After surviving a car accident, he started questioning his lifestyle and turned to Islam for answers. In 2010, he ended his career as a rapper. Deso Dogg changed his name again to “Abu Talha al-Almani” and his rap songs became nasheeds, Islamic devotional songs.

Cuspert’s nasheeds were posted on jihadist websites and became popular among al Qaeda supporters.

The ex-rapper went on to become one of the key figures in the militant Millatu-Ibrahim group in Germany.

The group was banned by the German government last year and several of its members, including Cuspert, moved to Egypt to avoid possible arrest by German authorities.

Cuspert’s whereabouts remained unclear for many months until the video was released in August showing him to be in Syria and rapping about the duty to “go into battle.”

Some 6,000 to 10,000 foreign fighters from more than 80 countries are believed to have traveled to Syria since the beginning of the conflict to join the rebels who aim to topple al-Assad’s regime.

Close to 800 of those foreigners are from Saudi Arabia. Tunisia and Libya are the next highest contributors, according to residents and analysts, but Chechnya, Kuwait, Jordan, Iraq and the United Arab Emirates have also seen citizens join the rebel forces in Syria.

Not all of these fighters have joined al-Qaeda linked groups in Syria, but it is likely that many of them have done so because they are generally Sunni militants who are drawn to the conflict for religious reasons.

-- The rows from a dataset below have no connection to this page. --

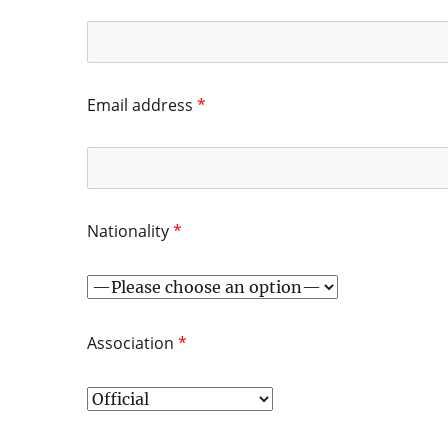
Email address
*
Nationality
*
Association
*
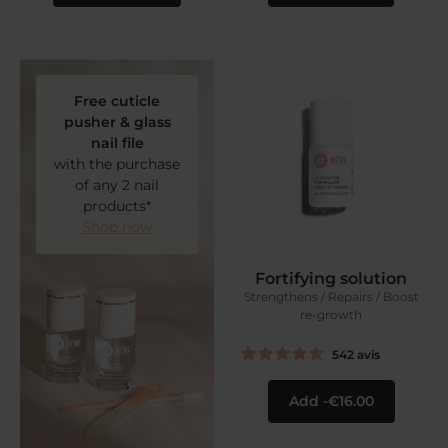
Free cuticle
pusher & glass
nail file
with the purchase
of any 2 nail
products*
Shop now
Fortifying solution
Strengthens / Repairs / Boost
re-growth
542
avis
Add
€16.00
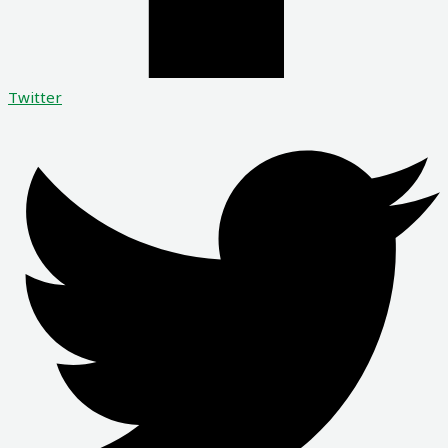
Twitter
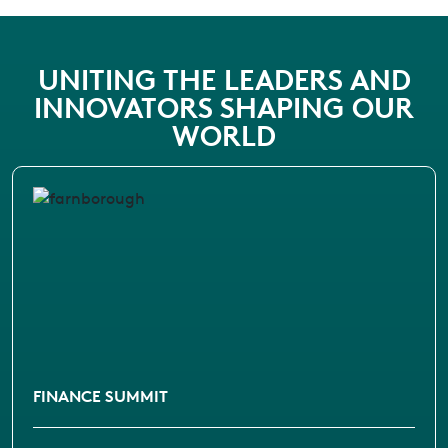
UNITING THE LEADERS AND
INNOVATORS SHAPING OUR
WORLD
FINANCE SUMMIT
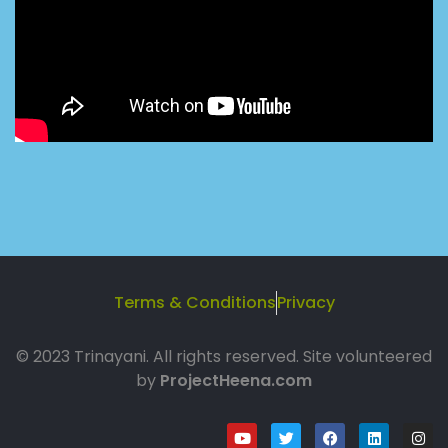
Terms & Conditions
Privacy
© 2023 Trinayani. All rights reserved. Site volunteered
by
ProjectHeena.com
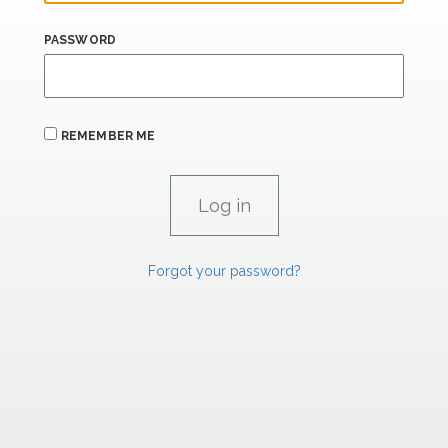
PASSWORD
REMEMBER ME
Forgot your password?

Canadian news reports estimate the number of Canadian citizens fighting in Syria range from a few dozen to as many as 100. An American filmmaker, Bilal Abdul Kareen, who lived with an Islamist group in Syria for a year said he met with 20 to 30 Canadians.

Experts say the number of Americans fighting in Syria is likely less than 10. Eric Harroun, a former U.S. solider, was charged this year with conspiring to use a rocket-propelled grenade in Syria, and he admitted to fighting with the al Qaeda affiliate group, al-Nusra.

Nicole Mansfield of Flint, Michigan, was killed in May by Syrian government forces who claimed she was fighting with an al Qaeda linked insurgent group.

How to prevent the foreign fighters in Syria fomenting acts of terrorism around the world?

The United States and its allies should make a careful effort to find out the identities of the foreign fighters who have joined the jihadist groups fighting in Syria. And the U.S. should make clear to countries such as Saudi Arabia, which is supplying hundreds of Saudi fighters in Syria, that encouraging this kind of militancy could create a “blowback” problem in the Middle East in the form of terrorism directed at Arab regimes.

As for the former Deso Dogg, in September a jihadi forum released a statement saying that the German ex-rapper had been wounded by an air strike in Syria.